Fresh bid to revive ailing Mumias Sugar overdue

GURUC

Narendra Raval, chairman, Devki Group of Companies during an interview at his Ruiru office on April 19, 2021. PHOTO | DIANA NGILA | NMG

What you need to know:

  • Mumias Sugar Company has been on its deathbed for a while now.
  • The entry of KCB Group-appointed receiver-manager in November 2019 marked a sad turning point in the once giant sugar miller’s dwindling fortunes.
  • The debt owed by State-run sugar millers rose to Sh90.4 billion, according to a February 2020 report.

Mumias Sugar Company has been on its deathbed for a while now. The entry of KCB Group-appointed receiver-manager in November 2019 marked a sad turning point in the once giant sugar miller’s dwindling fortunes.

The debt owed by State-run sugar millers rose to Sh90.4 billion, according to a February 2020 report. The amount included outstanding loans, taxes, penalties and fines due to the government.

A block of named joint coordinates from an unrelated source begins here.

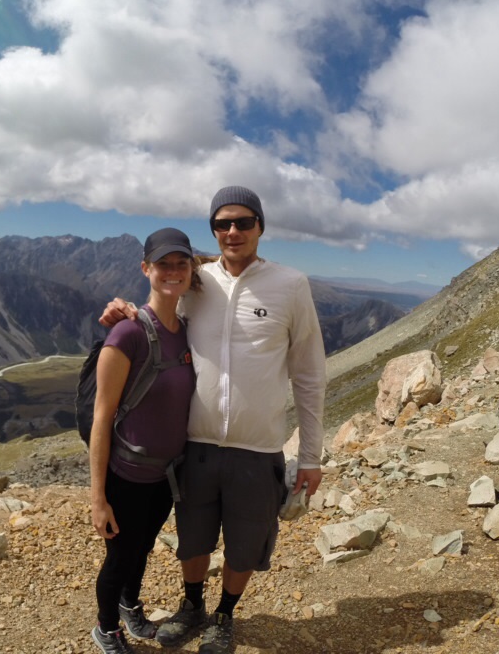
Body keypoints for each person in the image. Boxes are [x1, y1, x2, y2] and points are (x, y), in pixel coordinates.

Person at [100, 186, 326, 654]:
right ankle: (192, 606)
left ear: (261, 226)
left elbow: (308, 374)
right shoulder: (196, 280)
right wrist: (124, 312)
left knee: (246, 543)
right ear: (213, 231)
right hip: (196, 445)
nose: (233, 231)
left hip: (258, 446)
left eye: (244, 221)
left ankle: (224, 615)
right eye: (222, 224)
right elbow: (160, 311)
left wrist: (310, 455)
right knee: (194, 539)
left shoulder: (290, 285)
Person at [89, 227, 200, 654]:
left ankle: (129, 605)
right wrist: (98, 498)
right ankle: (106, 630)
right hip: (127, 476)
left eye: (181, 264)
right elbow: (102, 418)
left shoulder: (187, 330)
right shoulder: (128, 334)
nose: (172, 271)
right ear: (145, 269)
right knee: (120, 557)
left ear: (191, 268)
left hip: (165, 477)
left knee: (143, 548)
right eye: (162, 264)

Efforts by the government and other stakeholders to resuscitate the cash-strapped sugar miller have so far come a cropper.

However, the news that steel manufacturing billionaire Narendra Raval plans to invest Sh5 billion in the revival of Mumias Sugar throws a lifeline to the ailing miller.

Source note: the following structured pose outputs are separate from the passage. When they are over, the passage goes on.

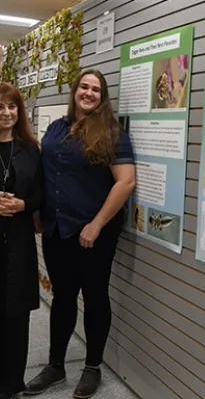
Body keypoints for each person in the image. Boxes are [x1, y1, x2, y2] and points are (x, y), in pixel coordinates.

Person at [25, 69, 136, 399]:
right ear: (76, 90)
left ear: (103, 97)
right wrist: (36, 210)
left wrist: (97, 223)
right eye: (84, 87)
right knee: (62, 297)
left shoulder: (112, 132)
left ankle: (92, 367)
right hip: (57, 227)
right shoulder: (58, 128)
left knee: (95, 296)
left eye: (96, 90)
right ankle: (55, 366)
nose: (89, 93)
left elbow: (126, 181)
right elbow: (46, 171)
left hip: (93, 231)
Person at [0, 83, 42, 399]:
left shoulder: (30, 148)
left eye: (12, 106)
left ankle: (13, 382)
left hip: (19, 243)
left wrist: (24, 205)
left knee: (17, 316)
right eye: (0, 107)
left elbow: (41, 194)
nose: (6, 113)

The steel tycoon seeks to modernise the sugar miller’s ageing plant and develop cane.

The company stopped production nearly three years ago, disrupting the livelihood of thousands of farmers, employees and other stakeholders.

However, the latest bid to have the sugar factory operating is expected to boost Kenya’s sugar production and meet the local demand for the commodity.

We urge all stakeholders in the sugar sector to seek a lasting solution to the woes afflicting State-owned millers.

Urgent measures should be put in place to address the systemic weaknesses bedevilling the sugar sector.

It is instructive to note that private millers, some of them launched recently compared to their State counterparts, are operating profitably.

The stakeholders should address claims of mismanagement and plunder at the State sugar millers and bring to book the managers implicated in the running down of the companies.

Besides, State millers should invest in modern equipment to compete effectively with regional and global peers to cut costs and make local sugar cheaper.